At last summer’s Energy Disruptors event, hosted by Enverus, a group of Permian Basin stakeholders debated numerous water-related challenges hindering the basin’s full potential. At the center was “The Permian Water Outlook,” a study jointly conducted by B3 Insight and Enverus that looked at produced water market issues over the next decade, backed by extensive data analysis and the engagement of industry stakeholders.
High and low production forecasts were used to quantify the amount of produced water requiring disposal and the amount needed to complete future oil wells. The outlook predicts water production could increase by 2028 by as much as 60% over 2018 volumes. Under the low scenario, produced water volumes will increase only slightly.
Despite adequate permitted capacity available, handling the increased volumes may prove challenging. For example, the total aggregate maximum permitted injection volume for the approximately 900 wells located in the Delaware portion of the Permian Basin is 10.9 Bbbl, greatly exceeding the high scenario produced water forecast total for the Delaware of a little less than 3.6 Bbbl per year by 2028.
However, the study argues that this capacity metric is misleading for several reasons. First, wells are not a fungible commodity. Producers often drill disposal wells to handle the water produced from a specific set of oil wells over a specific period of time. In the earlier years of a project, capacity may be underutilized as the producer initially sizes capacity based on expected water production. Second, production plans change with commodity prices, management and/or technology changes, altering the competitive nature of various drilling options. Third, the economics of disposal change the farther a disposal site is from the production location. Unused capacity may be available in the next county or other location, but the cost of transporting the volumes may render its use uneconomic. Finally, from an operational standpoint, volumetric capacity is not the only determinant of a well’s injectable capacity—disposal zone pressure is at least as important. Overpressurization issues typically arise because of the cumulative volume injected over time in an area, not from the volume injected at a single well.
Recycling is viewed as another key tool for handling produced water. Some operators reuse (i.e., minimally treat) nearly all their produced water, while others dispose of it. Economics going forward will determine how wide reuse is embraced. Reuse costs are currently at cost parity with disposal; higher disposal costs should incentivize more reuse. However, past failures in large-scale reuse by some service companies make it difficult for the latest generation of providers to gain clients and scale necessary to make the economics work.

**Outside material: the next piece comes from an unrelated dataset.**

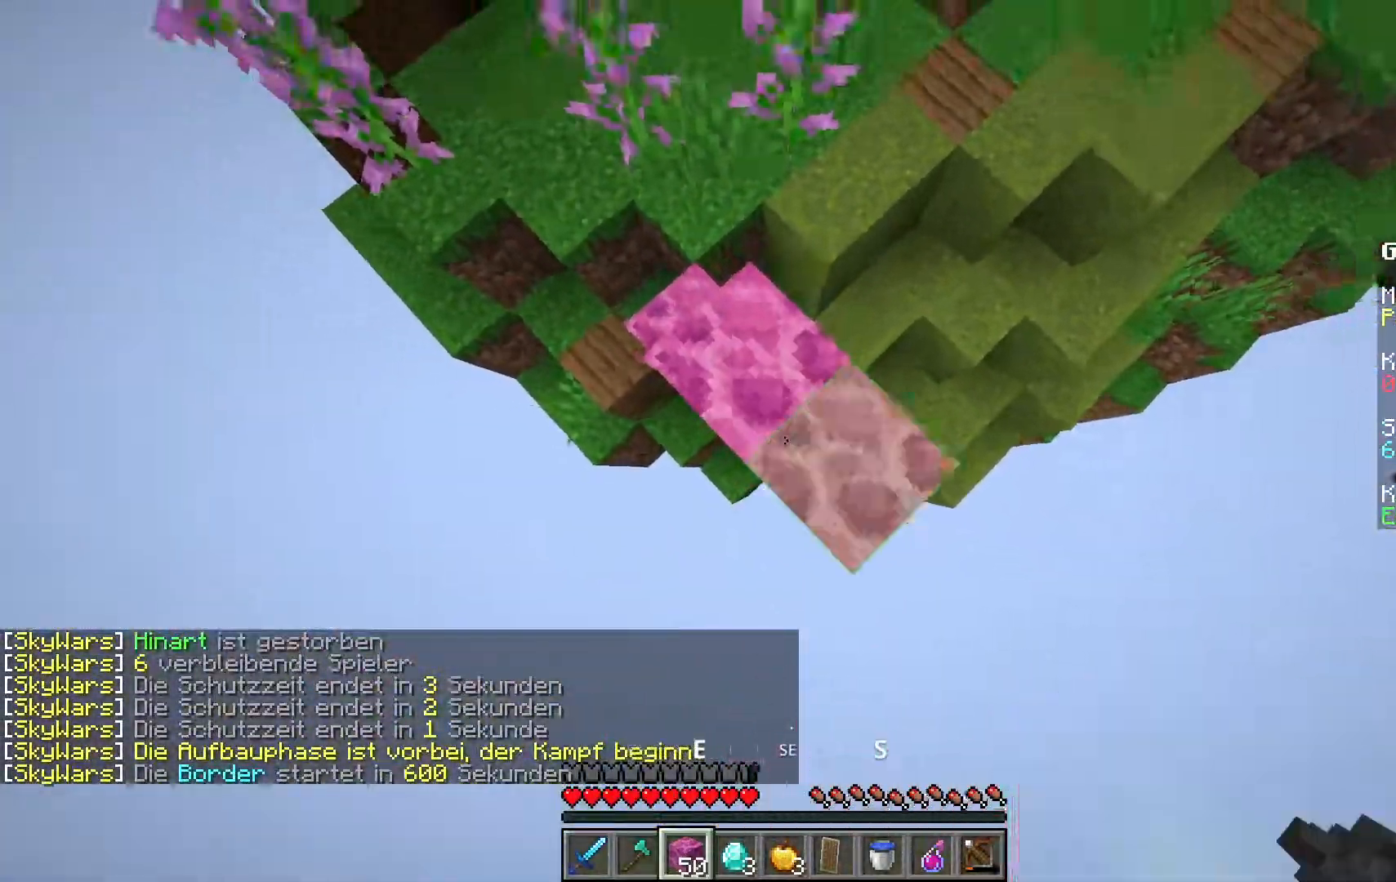
{"keys": ["d", "s", "space"], "mouse": [], "events": [[17, "mouse_right", "up"], [33, "space", "up"], [67, "mouse_right", "down"], [350, "mouse_right", "up"], [417, "space", "down"]]}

It remains to be seen whether water management in the Permian will be a hindrance to production or an opportunity for midstream over the long term. And it’s something the equity markets increasingly struggle with in pricing the stocks of publicly traded E&P companies. The good news is that creativity around water management is emerging. The Permian’s promised growth may very well come down to water, not the millions of barrels of oil it produces.